Small language models exhibit Long CoT Degradation when trained with limited long CoT supervision, showing major performance drops and longer, error-prone traces. The authors conduct a broad empirical study across Qwen2.5, LLaMA3, and Gemma3 families on OpenR1-Math-$220k$, spanning data scales from $8k$ to $220k$, and analyze mechanisms via reflection behavior and a synthetic arithmetic benchmark. They find degradation at $8k$–$16k$, but recovery improves with more data and larger models; token efficiency increases with scale, and longer CoT traces can both aid and hinder reasoning depending on data. On RL, limited long CoT SFT can impair downstream training, but sufficiently scaled long CoT SFT plus RL yields substantial gains in accuracy and token efficiency, suggesting a principled SFT+RL pipeline for small reasoning-capable systems. These findings caution against naive long CoT usage in SLMs and offer practical guidance for building more capable, efficient small-scale reasoners.

Abstract

Long chain-of-thought (CoT) supervision has become a common strategy to enhance reasoning in language models. While effective for large models, we identify a phenomenon we call Long CoT Degradation, in which small language models (SLMs; <=3B parameters) trained on limited long CoT data experience significant performance deterioration. Through extensive experiments on the Qwen2.5, LLaMA3 and Gemma3 families, we demonstrate that this degradation is widespread across SLMs. In some settings, models trained on only 8k long CoT examples lose up to 75% of their original performance before fine-tuning. Strikingly, we further observe that for some particularly small models, even training on 220k long CoT examples fails to recover or surpass their original performance prior to fine-tuning. Our analysis attributes this effect to error accumulation: while longer responses increase the capacity for multi-step reasoning, they also amplify the risk of compounding mistakes. Furthermore, we find that Long CoT Degradation may negatively impacts downstream reinforcement learning (RL), although this can be alleviated by sufficiently scaled supervised fine-tuning (SFT). Our findings challenge common assumptions about the benefits of long CoT training for SLMs and offer practical guidance for building more effective small-scale reasoning models.

Figures (15)

• Figure 1: Accuracy and response length for Qwen2.5-0.5B across varying amounts of long CoT SFT data. Performance drops markedly at smaller data scales (8k-16k), even as response length increases significantly, indicating a critical failure mode in which the model generates longer but less accurate reasoning traces. We term this phenomenon Long CoT Degradation.
• Figure 2: Comprehensive evaluation of multiple models trained with varying amounts of long CoT data. Accuracy is averaged across AIME24, AMC23, and MATH500, while response length is measured as the mean token count from 4,000 responses to MATH500. Per-benchmark results are provided in Appendix \ref{['appendix:subsec:long_cot_degradation']}.
• Figure 3: Reflection ratios of Qwen models of different sizes trained on varying amounts of long CoT data. The reflection ratio refers to the proportion of model responses (out of 4,000 on the MATH500 benchmark) that exhibit reflective behavior, as identified through cross-validation.
• Figure 4: Average response lengths of Qwen2.5-{1.5B, 3B}-Instruct models trained with varying amounts of long CoT data.
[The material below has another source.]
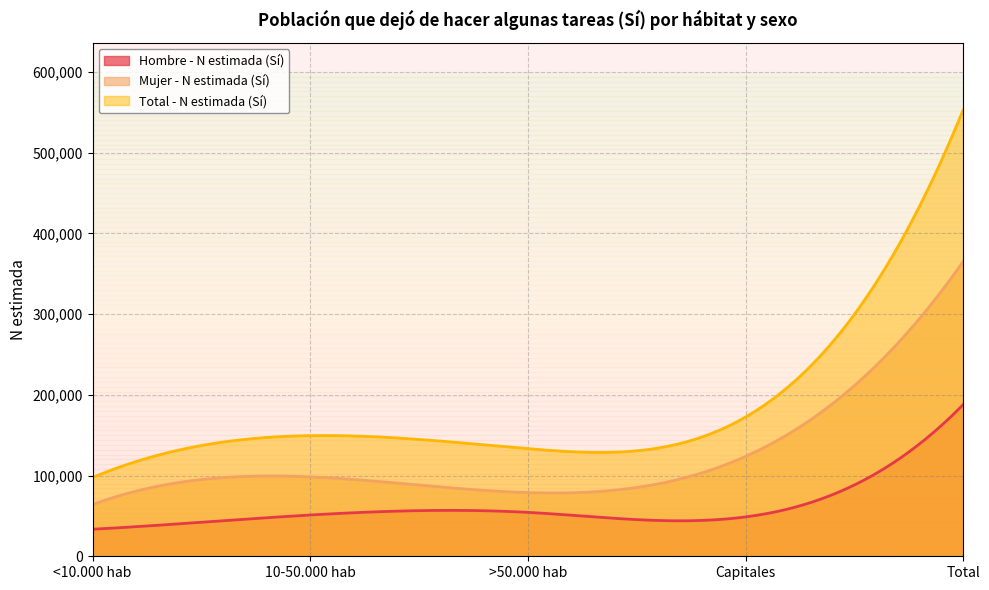

Reading right to left, what are all the values shown in this chart?

Hombre - N estimada (Sí): 187834	48763	54414	51141	33516
Mujer - N estimada (Sí): 365157	123713	78934	98373	64137
Total - N estimada (Sí): 552991	172476	133348	149514	97653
Solid lines represent responses exhibiting reflection behavior; dashed lines denote responses without reflection. Results for more models are provided in Appendix \ref{['appendix:subsec:reflection_analysis']}.
• Figure 5: Arithmetic accuracy and response length on our synthetic benchmark for models trained with increasing amounts of long CoT data. Most models exhibit a sharp drop in arithmetic accuracy and a corresponding increase in response length after training on the 8k subset, with the exception of Llama-3.2-{1B,3B}-Instruct, whose initial performance is already low ($<$20% accuracy).